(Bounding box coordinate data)
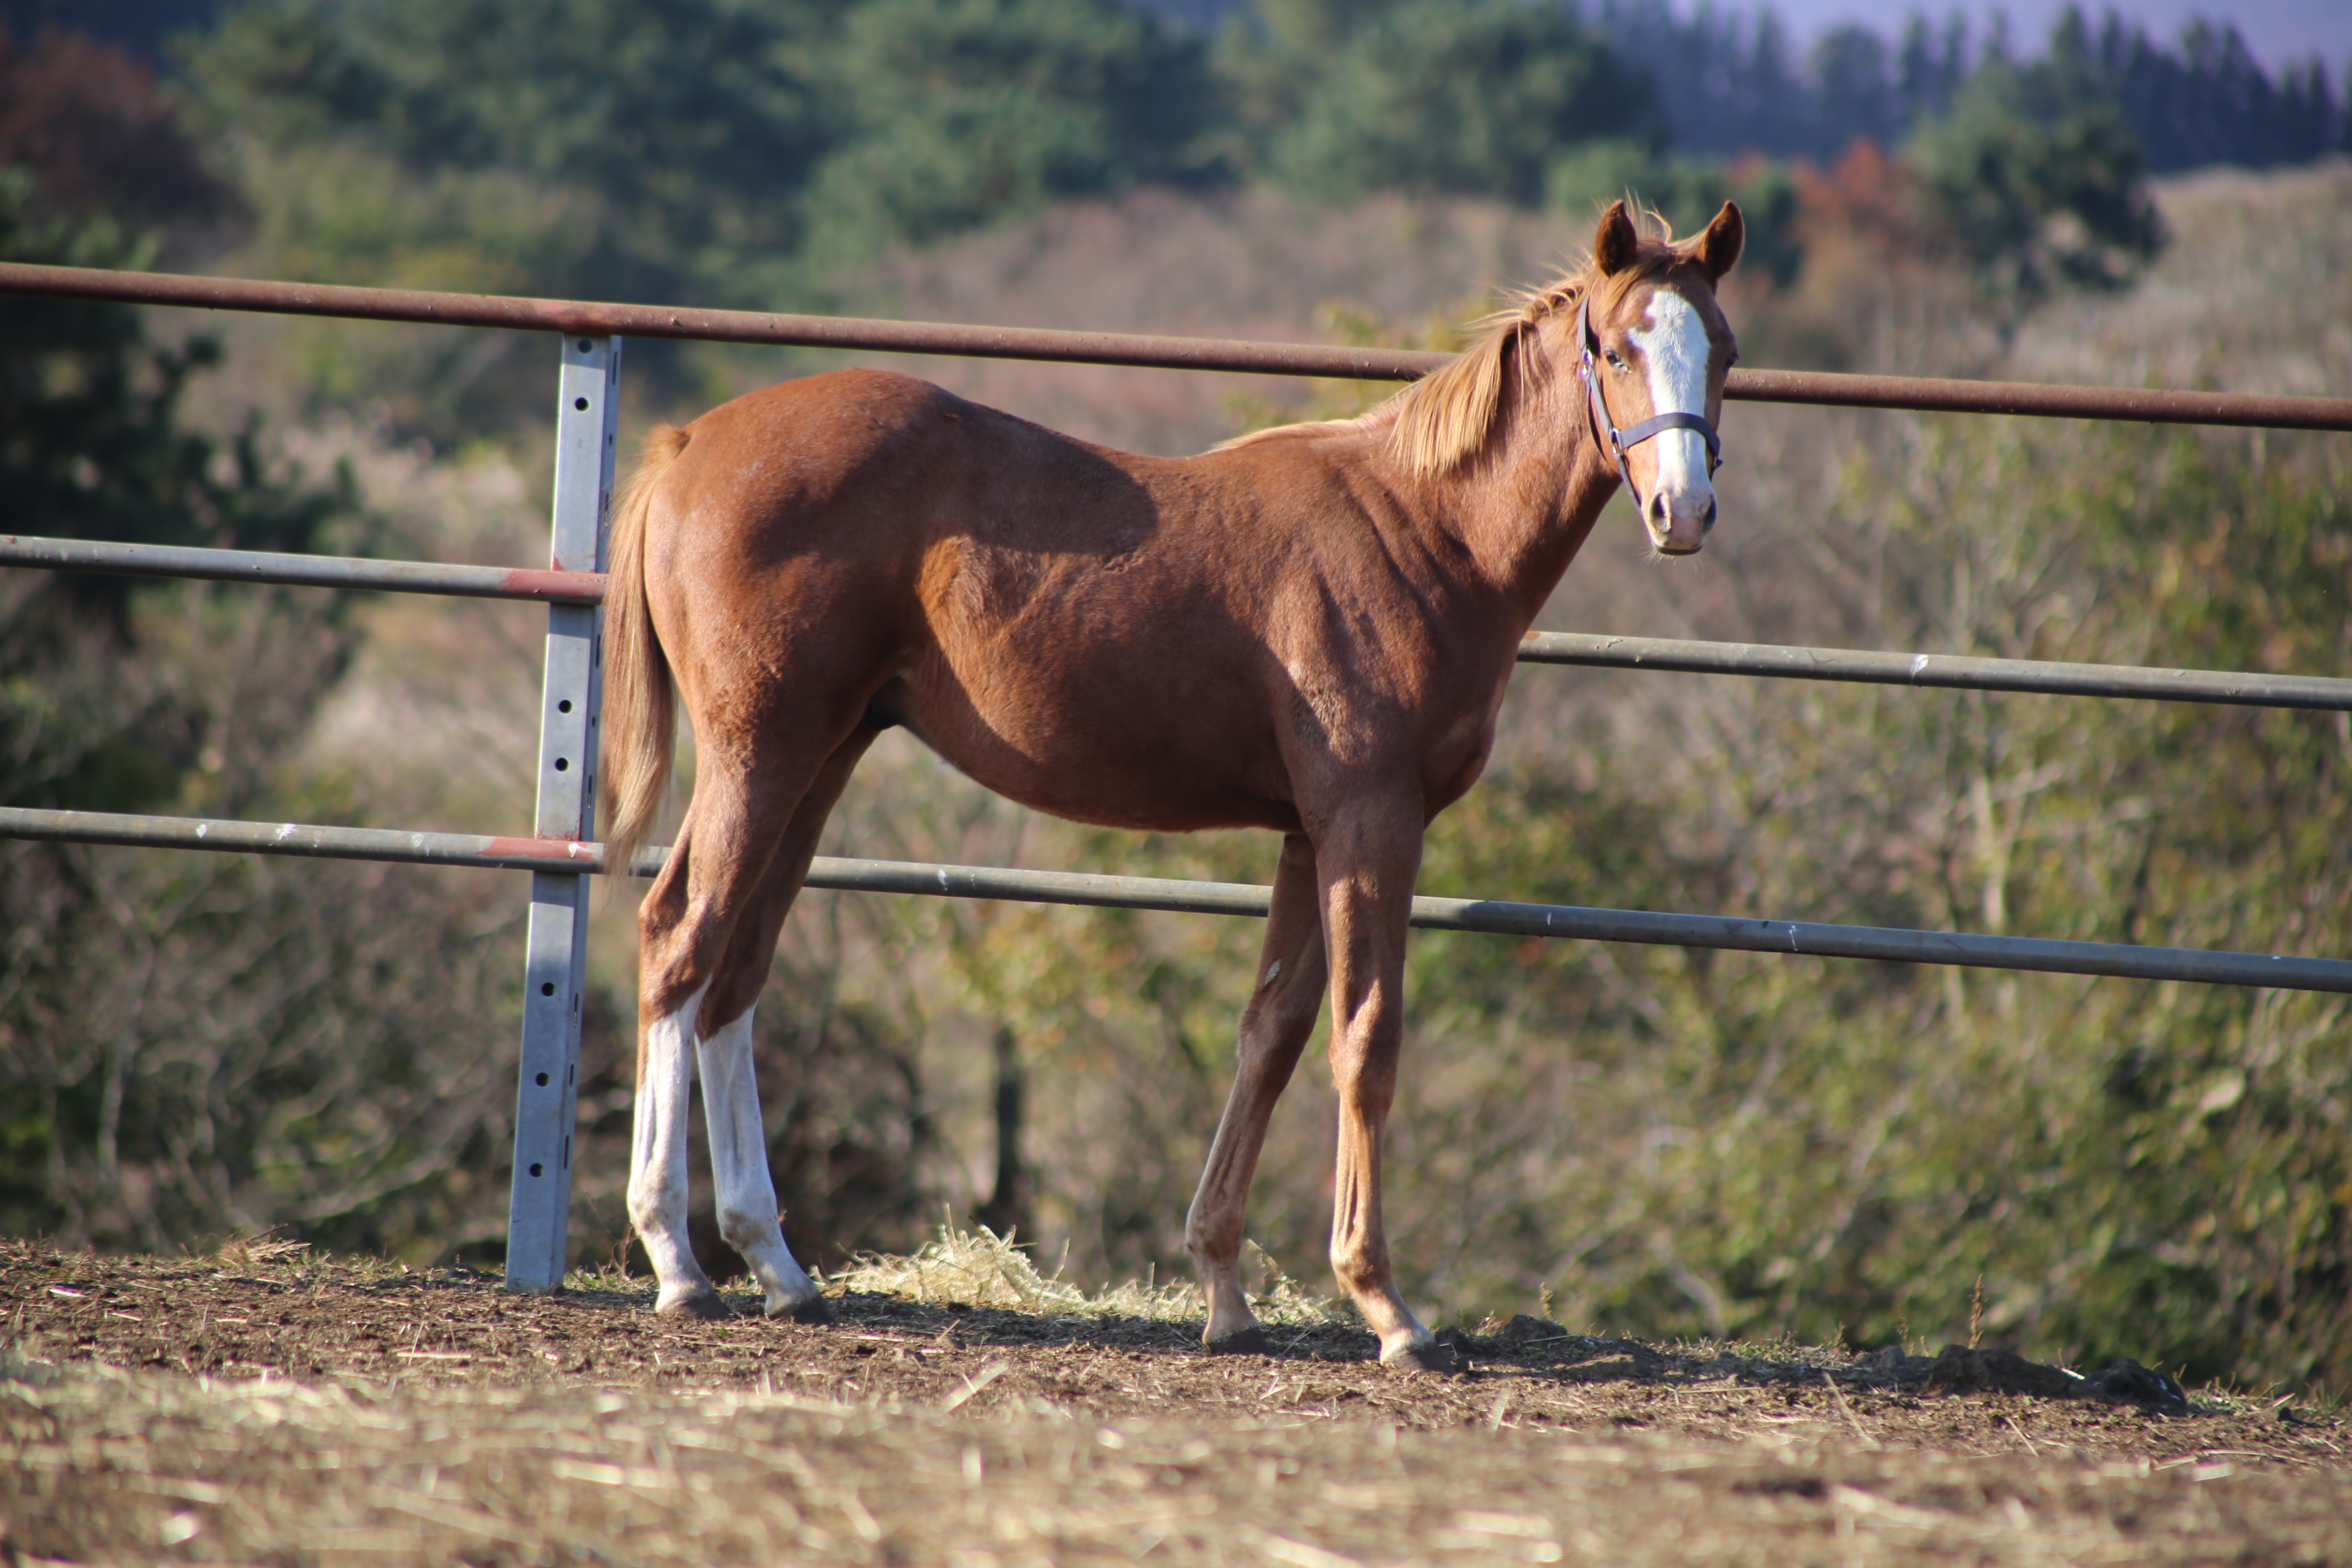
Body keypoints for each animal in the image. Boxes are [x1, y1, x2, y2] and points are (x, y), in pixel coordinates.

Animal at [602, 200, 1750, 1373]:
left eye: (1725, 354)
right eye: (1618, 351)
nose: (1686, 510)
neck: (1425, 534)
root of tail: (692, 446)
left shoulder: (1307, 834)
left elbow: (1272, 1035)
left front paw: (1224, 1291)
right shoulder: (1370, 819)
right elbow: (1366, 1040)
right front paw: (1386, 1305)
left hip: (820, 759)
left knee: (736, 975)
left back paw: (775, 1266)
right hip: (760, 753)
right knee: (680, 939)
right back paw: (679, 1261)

Your task:
For each line in the data that holds the word "left", copy the line.

Result of this exercise:
left eye: (1725, 354)
left shoulder: (1307, 834)
left elbow: (1272, 1035)
left front paw: (1224, 1291)
left hip: (820, 759)
left knee: (736, 975)
left back paw: (775, 1266)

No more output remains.